Rot-Schwarz-Grüne Hofberichterstattung auf Gebührenzahlerkosten unerträglich

Wien (OTS) - "Der ORF wird von SPÖ, ÖVP und Grünen nur mehr als Propagandainstrument für deren Parteipolitik missbraucht. Insbesondere die grünen Regierungsanbiederer haben es sich mit Rot und Schwarz gerichtet und erhalten eine Hofberichterstattung. Mit Objektivität und Ausgewogenheit hat das nichts mehr zu tun. Der öffentlich-rechtliche Auftrag wird nicht mehr erfüllt. Daher ist eine Entstaatlichung des ORF endgültig notwendig geworden", stellt BZÖ-Mediensprecher und stellvertretender Klubobmann NRAbg. Stefan Petzner zur aktuellen Media-Watch Analyse fest.

Demnach kommen Rot-Schwarz-Grün im Mai in der ZIB 1 bei der Redezeit auf einen Anteil von unglaublichen 90,3 Prozent, in der ZIB 2 auf 81,5 Prozent und in der ZIB 24 auf 97,4 Prozent. Die Grünen alleine halten in der ZIB 2 bei einem Anteil von 36,6 Prozent, in der ZIB 24 sind sie mit sagenhaften 40,9 Prozent Spitzenreiter aller Parteien. "Es ist im Sinne der Gebührenzahler unerträglich, dass sich insbesondere vor der kommenden Nationalratswahl drei Parteien den ORF aufteilen und mit dem Geld der Seherinnen und Seher wie in Belangsendungen ihre parteipolitischen Botschaften predigen können", kritisiert der BZÖ-Mediensprecher.

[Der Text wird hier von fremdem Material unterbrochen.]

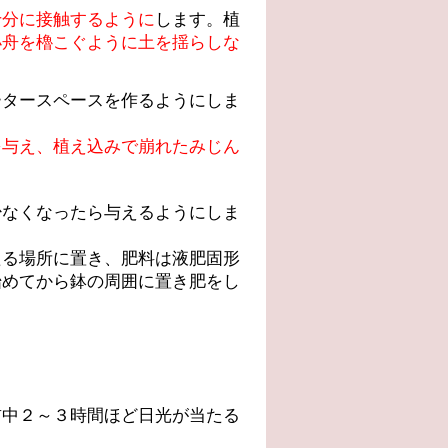
十分に接触するように
します。植
小舟を櫓こぐように土を揺らしな
ータースペースを作るようにしま
を与え、植え込みで崩れたみじん
少なくなったら与えるようにしま
たる場所に置き、肥料は液肥固形
始めてから鉢の周囲に置き肥をし
前中２～３時間ほど日光が当たる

Petzner fordert als Konsequenz eine Entstaatlichung des ORF mittels einer Volksaktie, der Staat soll lediglich eine Sperrminorität von 25 Prozent plus einer Stimme behalten. "Bei der herrschenden rot-schwarz-grünen Regierungspropaganda ist es kein Wunder, dass das Image des ORF immer schlechter wird, die Zuseher in Scharen davonlaufen und die Quoten abstürzen. Der öffentlich rechtliche Rundfunk hat in dieser Form keine Berechtigung mehr. Das BZÖ will einen unabhängigen, objektiven ORF mit einem ausgewogenen Programm im Sinne der Mitarbeiter, des Journalismus und der Medienfreiheit", so Petzner.